[Start of section]

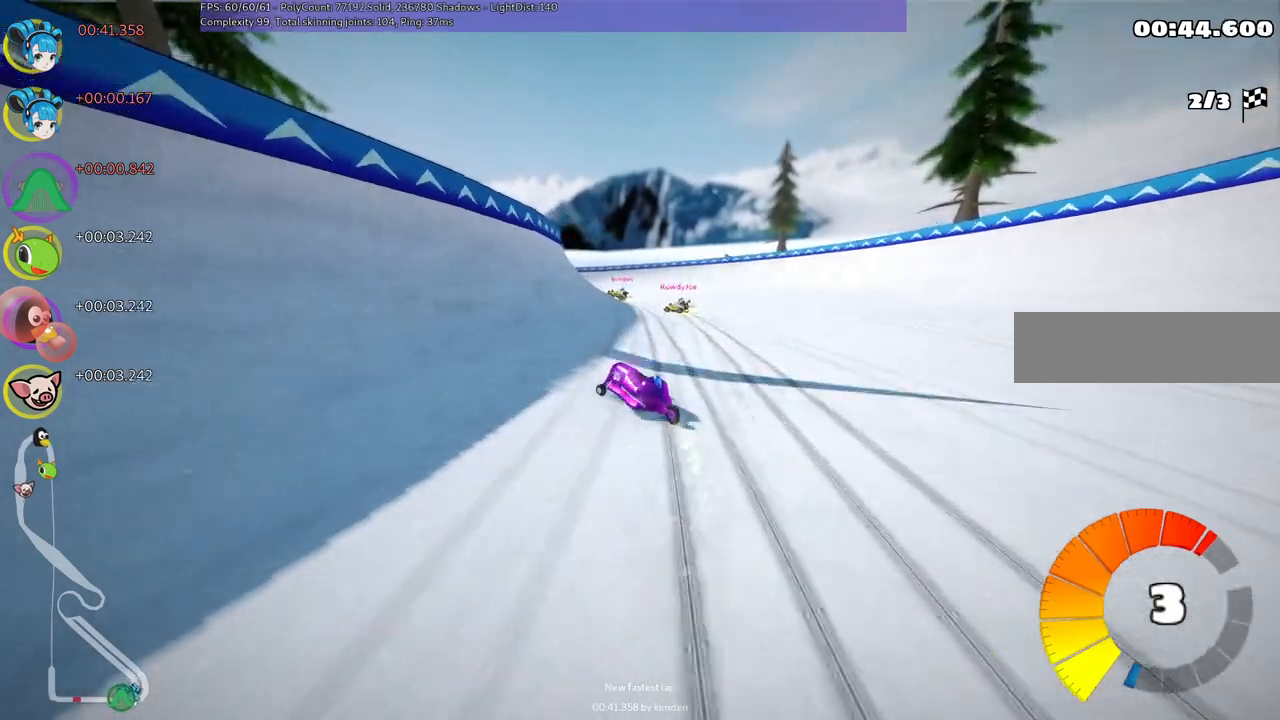
{"keys": ["left", "m", "right", "up"], "events": [[150, "left", "up"], [250, "left", "down"], [333, "left", "up"], [433, "left", "down"]]}
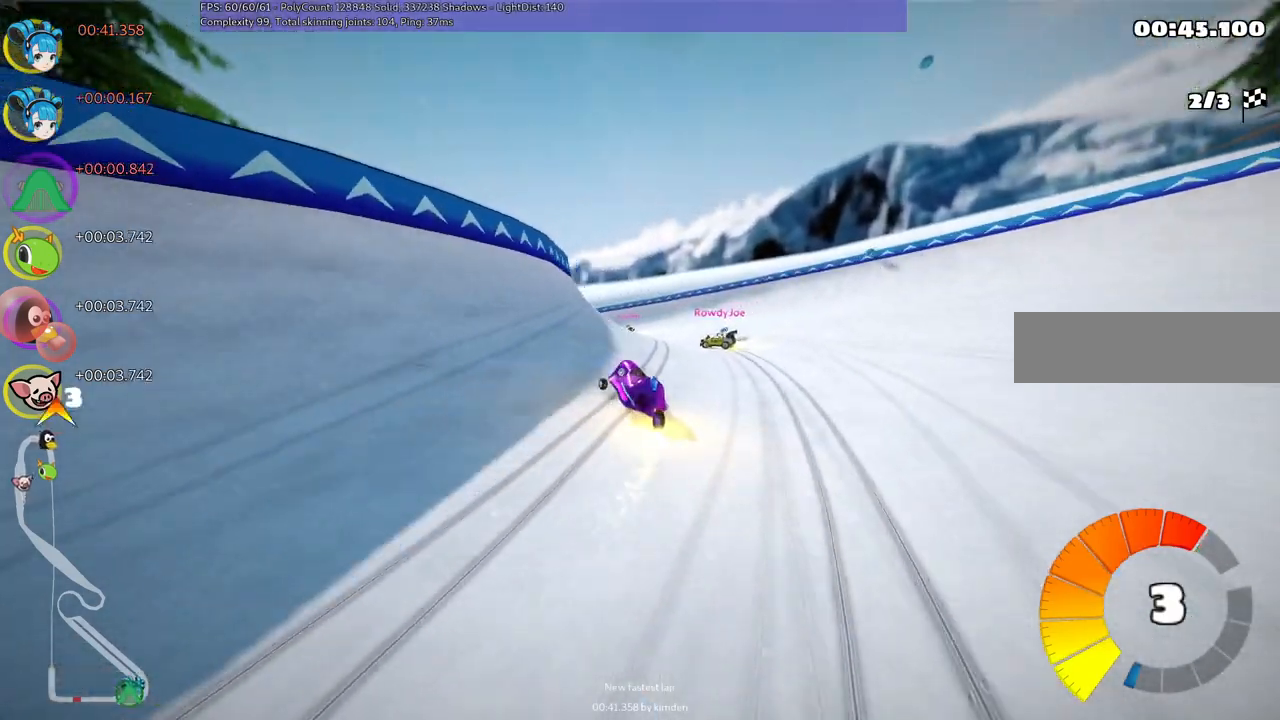
{"keys": ["up"], "events": [[83, "right", "up"], [217, "m", "up"], [500, "left", "up"]]}
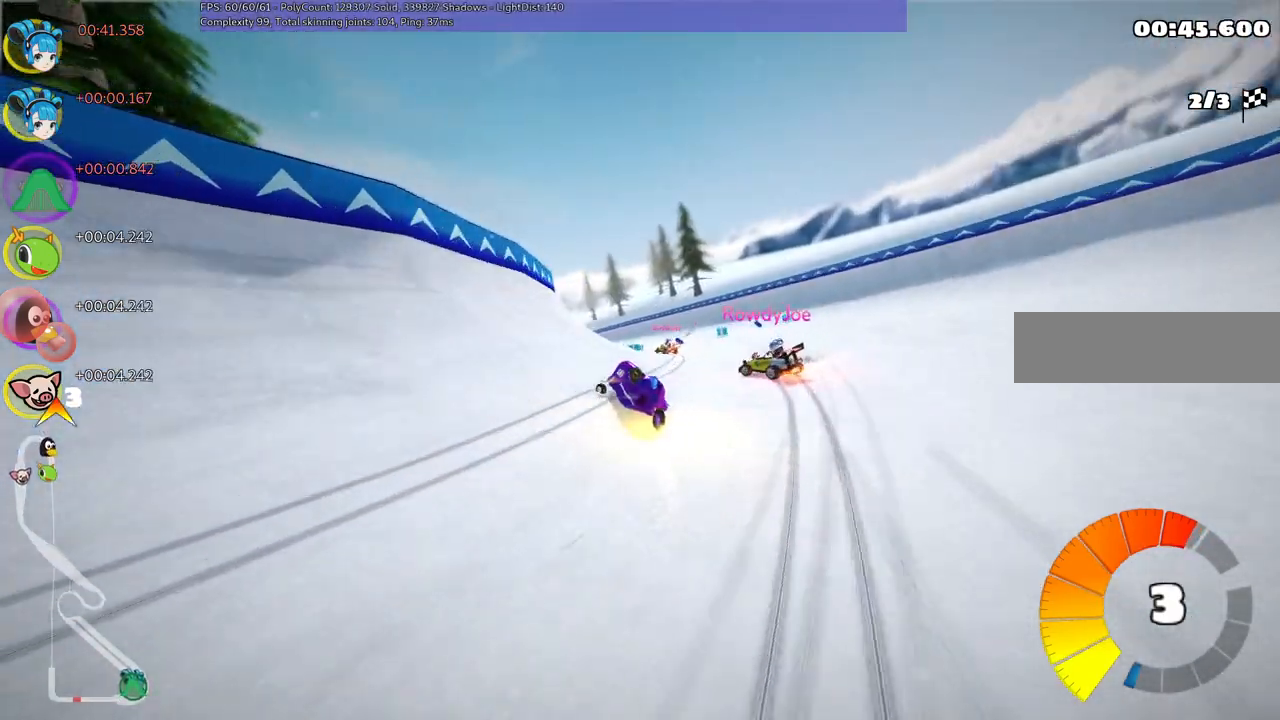
{"keys": ["up"], "events": [[50, "right", "down"], [100, "n", "down"], [100, "right", "up"], [283, "left", "down"], [283, "n", "up"], [383, "left", "up"]]}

[End of section]

Pick every line containing the word "down" out of the material, and copy those lines.

__Your solution__.
{"keys": ["left", "m", "right", "up"], "events": [[150, "left", "up"], [250, "left", "down"], [333, "left", "up"], [433, "left", "down"]]}
{"keys": ["up"], "events": [[50, "right", "down"], [100, "n", "down"], [100, "right", "up"], [283, "left", "down"], [283, "n", "up"], [383, "left", "up"]]}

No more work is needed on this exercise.